Matt and Laurie sit in my office as they explain why they are coming in for marital counseling. Matt is quiet with his eyes focused on a single point on the floor while Laurie tells the story of how she discovered his affair. She describes how she accidentally saw affectionate text messages between Matt and a co-worker, and how initially Matt was adamant in saying that this other person was “just a friend.” Trusting her gut, Laurie persisted, and Matt eventually confessed to having an affair for the last several months. As it typically goes, most affairs stay hidden unless the person is “caught” in the betrayal. Often, even when presented with overwhelming evidence, the cheating partner initially tries to deny the affair, or omits key “damaging” information. The denial and lying, especially if it has gone on for a long time, may be equally as damaging and painful as the act of the affair itself. While Matt and Laurie are not a real couple (I just made them up), their story is like that of many couples who have come into my office in the aftermath of an affair.
The damage of an affair can be cataclysmic. Commonly, the betrayed partner may experience something akin to post-traumatic stress disorder (PTSD). As with PTSD, they may have intrusive thoughts (“They are still cheating”), flashback memories of when they first discovered the affair, negative feelings about themselves or the relationship (such as, “I am not good enough” or “We will never repair trust”) and hypervigilance (which often presents as “checking” behaviors, such as wanting to check their partner’s phone and social media accounts). Yet the betraying partner is often severely impacted as well. They may experience extreme guilt, shame and sadness over the impact of their actions on their spouse and on the relationship. In fact, one of the many reasons they attempt to hide and deny their affair when caught is because they do not want to hurt their spouse. Often the betraying partner also feels that they did not act within their own values, and their image of themselves has changed for the negative.
For the betrayed partner and often even for the betrayer, an important question is “Why did this happen?” There are many reasons an affair can occur, and often it is a combination of factors. Some of these factors include:
- Job-related factors: Marriage is hard work even without the stressors brought on by law enforcement work. Shift work, high stress and other factors inherent in the job often put a strain on the relationship. In addition, what often starts out as a well-intentioned desire to shield or not worry your spouse of the difficult aspects of the job actually creates a rift in the relationship. As time progresses, the less you share with your spouse, the greater the rift in the marriage becomes. Additionally, as you may feel that a co-worker may be able to better relate to you, you may inadvertently be opening up your relationship to external threats. What begins as a friendship with a co-worker can often lead to a romantic entanglement. (Note: This is not to say that you should not have friends of the opposite sex. What is important is that those friends know about and are supportive of your marriage, and that the friendship does not become focused on the negative aspects of your marriage.)
- State of the marriage: Every marriage goes through phases. This may include phases of monotony, boredom or discord. If your marriage starts to feel like a chore (or just about the kids), communication has shut down and most of your interactions have become negative, an affair may seem like an escape. We idealize the “new” person, and it is precisely because we do not know them very well that they may seem attractive, mysterious and exciting. Often we only understand that this was just a fleeing illusion in the aftermath of the affair.
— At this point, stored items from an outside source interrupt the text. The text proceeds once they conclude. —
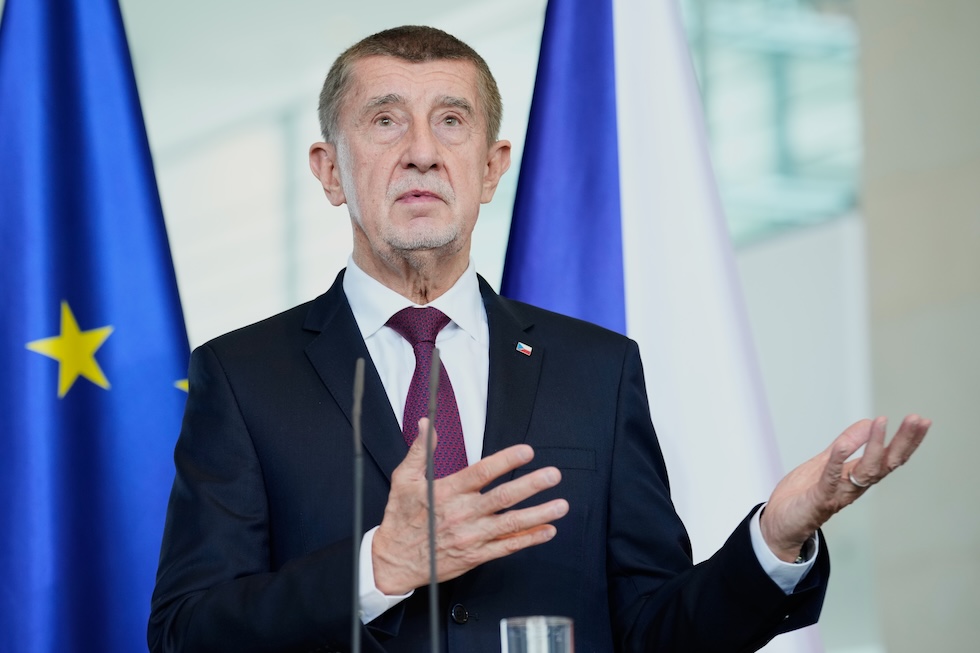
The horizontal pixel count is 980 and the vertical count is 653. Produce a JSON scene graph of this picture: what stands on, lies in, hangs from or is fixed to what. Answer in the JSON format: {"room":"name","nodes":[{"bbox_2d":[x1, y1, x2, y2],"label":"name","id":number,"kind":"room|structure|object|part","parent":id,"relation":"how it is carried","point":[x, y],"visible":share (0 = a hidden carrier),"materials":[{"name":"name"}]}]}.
{"room":"event hall","nodes":[
{"label":"event hall","id":0,"kind":"room"},
{"bbox_2d":[350,357,365,652],"label":"microphone","id":1,"kind":"object","parent":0,"point":[357,520],"visible":1,"materials":[{"name":"black metal"}]},
{"bbox_2d":[425,343,442,652],"label":"microphone","id":2,"kind":"object","parent":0,"point":[432,566],"visible":1,"materials":[{"name":"black metal"}]},
{"bbox_2d":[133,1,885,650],"label":"wall","id":3,"kind":"structure","parent":0,"point":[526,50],"materials":[{"name":"paint"}]},
{"bbox_2d":[680,0,863,244],"label":"window","id":4,"kind":"structure","parent":3,"relation":"in","point":[829,96],"materials":[{"name":"glass"}]},
{"bbox_2d":[500,615,574,652],"label":"drinking glass","id":5,"kind":"object","parent":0,"point":[532,648],"visible":1,"materials":[{"name":"clear glass"}]},
{"bbox_2d":[858,0,979,652],"label":"wall","id":6,"kind":"structure","parent":0,"point":[890,648],"materials":[{"name":"grey"}]},
{"label":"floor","id":7,"kind":"structure","parent":0,"visible":0},
{"bbox_2d":[0,0,191,652],"label":"blue flag","id":8,"kind":"object","parent":7,"relation":"on","point":[171,336],"visible":0.87,"materials":[{"name":"blue fabric"}]},
{"bbox_2d":[154,23,929,650],"label":"man","id":9,"kind":"object","parent":7,"relation":"on","point":[796,537],"visible":0.96},
{"bbox_2d":[503,1,823,652],"label":"flag","id":10,"kind":"object","parent":7,"relation":"on","point":[513,286],"visible":0.55,"materials":[{"name":"fabric"}]}
]}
- Opportunity: While the factors described above can play a major role, believe it or not, affairs are often a crime of opportunity. Even those of couples who are in a loving and committed marriage may sometimes succumb to the temptation of an affair if the opportunity is there.
- Wanting out: Sometimes individuals are truly unhappy in their marriage and are not in the right relationship for them. Sometimes these individuals may sabotage their marriage with the drastic act of an affair because they do not want to address the issue directly.
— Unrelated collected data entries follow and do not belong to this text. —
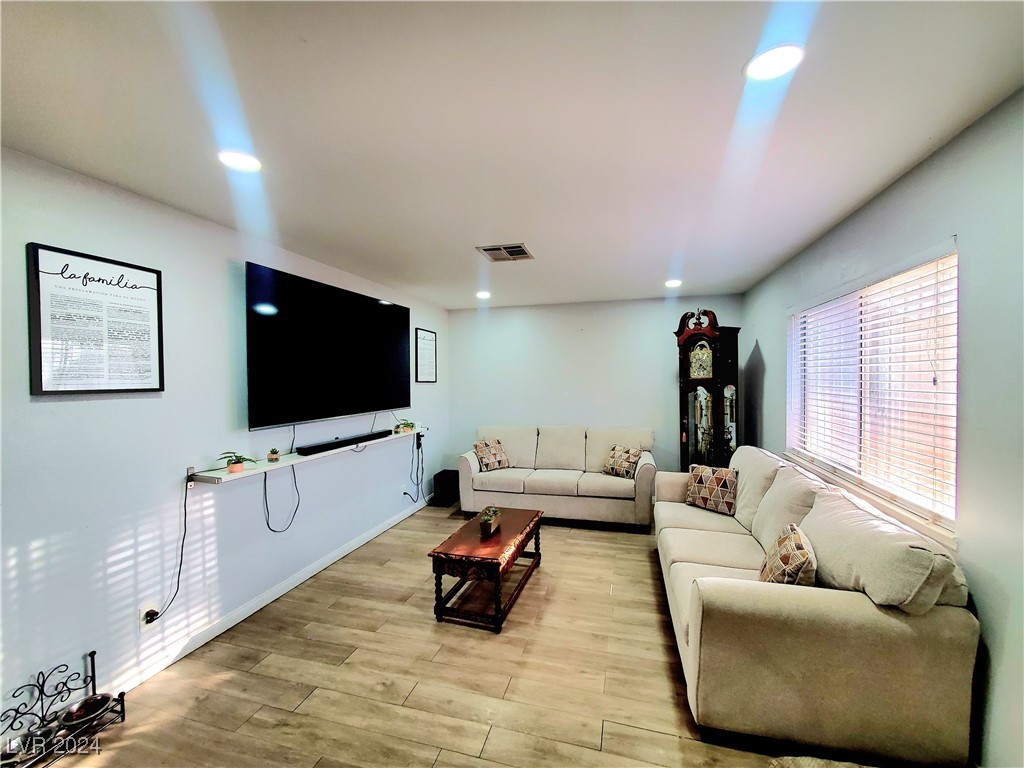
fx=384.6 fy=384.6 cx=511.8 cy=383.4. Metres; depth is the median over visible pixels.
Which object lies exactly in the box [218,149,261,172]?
recessed light
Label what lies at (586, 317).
back wall
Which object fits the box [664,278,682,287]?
recessed light
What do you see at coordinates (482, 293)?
recessed light
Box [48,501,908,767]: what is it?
floor
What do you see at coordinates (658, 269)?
ceiling
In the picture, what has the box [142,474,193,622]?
power cord
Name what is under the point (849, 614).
sofa
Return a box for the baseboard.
[121,496,429,690]
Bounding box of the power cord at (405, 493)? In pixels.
[400,428,424,501]
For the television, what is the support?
attached to the left wall at (217, 274)
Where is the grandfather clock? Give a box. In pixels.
[676,310,740,471]
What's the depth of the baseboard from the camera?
2.58 m
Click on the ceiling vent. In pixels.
(520, 250)
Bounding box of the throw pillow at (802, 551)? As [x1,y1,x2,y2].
[759,522,816,585]
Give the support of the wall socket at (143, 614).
attached to the left wall at (217, 274)
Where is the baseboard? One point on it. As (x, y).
(369, 536)
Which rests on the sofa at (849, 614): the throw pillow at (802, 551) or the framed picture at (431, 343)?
the throw pillow at (802, 551)
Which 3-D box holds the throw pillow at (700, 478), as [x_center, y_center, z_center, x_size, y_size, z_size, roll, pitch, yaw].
[1.658,0.863,3.199,0.212,0.353,0.428,-1,1,-35]
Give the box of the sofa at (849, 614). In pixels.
[654,448,979,767]
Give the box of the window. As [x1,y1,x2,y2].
[788,245,960,540]
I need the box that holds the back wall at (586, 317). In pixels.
[445,295,742,477]
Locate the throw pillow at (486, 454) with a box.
[473,437,509,470]
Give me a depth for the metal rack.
1.63 m
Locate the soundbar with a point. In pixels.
(329, 444)
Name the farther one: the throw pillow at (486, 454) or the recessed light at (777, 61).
the throw pillow at (486, 454)
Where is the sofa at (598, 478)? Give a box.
[458,425,656,529]
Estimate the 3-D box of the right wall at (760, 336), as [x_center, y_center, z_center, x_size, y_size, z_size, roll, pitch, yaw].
[1.851,0.240,1.400,0.147,2.548,6.411,0,1,15]
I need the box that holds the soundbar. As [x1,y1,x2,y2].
[296,430,391,454]
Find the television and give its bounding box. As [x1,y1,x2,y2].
[244,262,410,431]
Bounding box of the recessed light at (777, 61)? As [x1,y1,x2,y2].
[743,43,804,80]
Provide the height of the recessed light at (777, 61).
0.009 m
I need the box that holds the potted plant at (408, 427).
[394,419,415,433]
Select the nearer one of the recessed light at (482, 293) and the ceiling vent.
the ceiling vent
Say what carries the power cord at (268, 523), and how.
hanging from the wall shelf
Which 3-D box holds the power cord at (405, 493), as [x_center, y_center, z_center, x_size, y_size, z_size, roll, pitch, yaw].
[-1.158,0.953,4.478,0.170,0.797,0.415,0,1,15]
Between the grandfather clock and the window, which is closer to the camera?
the window
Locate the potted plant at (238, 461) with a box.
[218,451,255,473]
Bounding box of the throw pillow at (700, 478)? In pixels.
[685,463,738,514]
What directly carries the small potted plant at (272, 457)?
on the wall shelf
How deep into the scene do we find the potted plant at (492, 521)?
2.81 m
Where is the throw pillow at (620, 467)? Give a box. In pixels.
[603,444,642,477]
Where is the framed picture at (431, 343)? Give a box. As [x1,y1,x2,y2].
[414,328,437,382]
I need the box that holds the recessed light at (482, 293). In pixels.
[475,290,490,299]
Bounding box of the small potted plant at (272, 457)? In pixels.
[266,448,280,462]
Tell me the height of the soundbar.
0.055 m
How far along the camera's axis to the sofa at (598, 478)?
4.20 m
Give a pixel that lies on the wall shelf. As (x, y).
(246, 474)
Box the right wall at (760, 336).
[742,91,1023,767]
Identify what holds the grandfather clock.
on the floor
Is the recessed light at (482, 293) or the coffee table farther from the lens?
the recessed light at (482, 293)
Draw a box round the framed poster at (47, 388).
[26,242,164,395]
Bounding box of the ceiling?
[0,0,1023,310]
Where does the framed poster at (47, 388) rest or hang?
attached to the left wall at (217, 274)
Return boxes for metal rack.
[0,648,125,767]
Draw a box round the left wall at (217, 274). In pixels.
[0,146,449,727]
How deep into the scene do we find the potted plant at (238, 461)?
2.36 m
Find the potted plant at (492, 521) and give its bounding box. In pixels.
[478,506,500,535]
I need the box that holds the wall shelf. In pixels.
[188,424,426,485]
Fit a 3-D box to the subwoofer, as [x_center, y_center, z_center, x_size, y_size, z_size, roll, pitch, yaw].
[-0.850,1.312,4.926,0.273,0.366,0.400,0,1,15]
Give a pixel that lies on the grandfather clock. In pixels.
(692, 392)
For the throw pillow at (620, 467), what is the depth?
4.14 m
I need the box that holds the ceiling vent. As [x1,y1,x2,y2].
[476,243,533,261]
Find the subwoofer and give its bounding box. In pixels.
[429,469,459,506]
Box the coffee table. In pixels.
[428,505,545,632]
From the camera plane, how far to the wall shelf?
2.59 m
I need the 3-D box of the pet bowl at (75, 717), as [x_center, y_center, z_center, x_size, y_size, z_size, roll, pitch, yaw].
[-1.933,1.487,1.741,0.180,0.062,0.178,0,1,15]
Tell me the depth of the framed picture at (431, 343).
4.76 m
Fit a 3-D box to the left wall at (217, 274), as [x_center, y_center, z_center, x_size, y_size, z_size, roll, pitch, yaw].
[-1.839,0.273,2.512,0.145,2.532,6.566,0,1,15]
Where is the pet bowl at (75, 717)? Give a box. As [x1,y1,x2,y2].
[57,694,111,727]
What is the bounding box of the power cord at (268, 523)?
[262,461,299,532]
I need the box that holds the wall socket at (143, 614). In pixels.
[139,603,157,628]
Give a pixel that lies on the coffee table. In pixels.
(499, 564)
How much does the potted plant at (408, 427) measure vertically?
0.133 m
For all the reasons that individuals choose to have an affair, they often have much better reasons to want to repair the relationship. In the aftermath, an individual may not know exactly how they came to make the choices they made (to the frustration of the betrayed partner), but they are often certain that they do want to save their marriage. If you have found yourself in Matt and Laurie’s position, how should you move forward? First, both you and your partner should decide if you want to remain in the marriage. While you may have feelings of doubt of whether you can still make it work, you should be clear that you want to at least try. Second, the betraying partner must end the affair before you start couples counseling. You cannot work on your relationship if you are still engaged in another. If you are not sure if you want to end the affair, you may benefit from individual counseling to help you decide which relationship you want to pursue. The good news is that most couples choose to stay together after an affair, and if they seek counseling many couples are able to repair the trust, heal and even develop a stronger relationship than ever before. While many couples wish they never had to go through the painful ordeal, many are actually glad of the outcome of their hard work in the repair process that resulted in a stronger bond.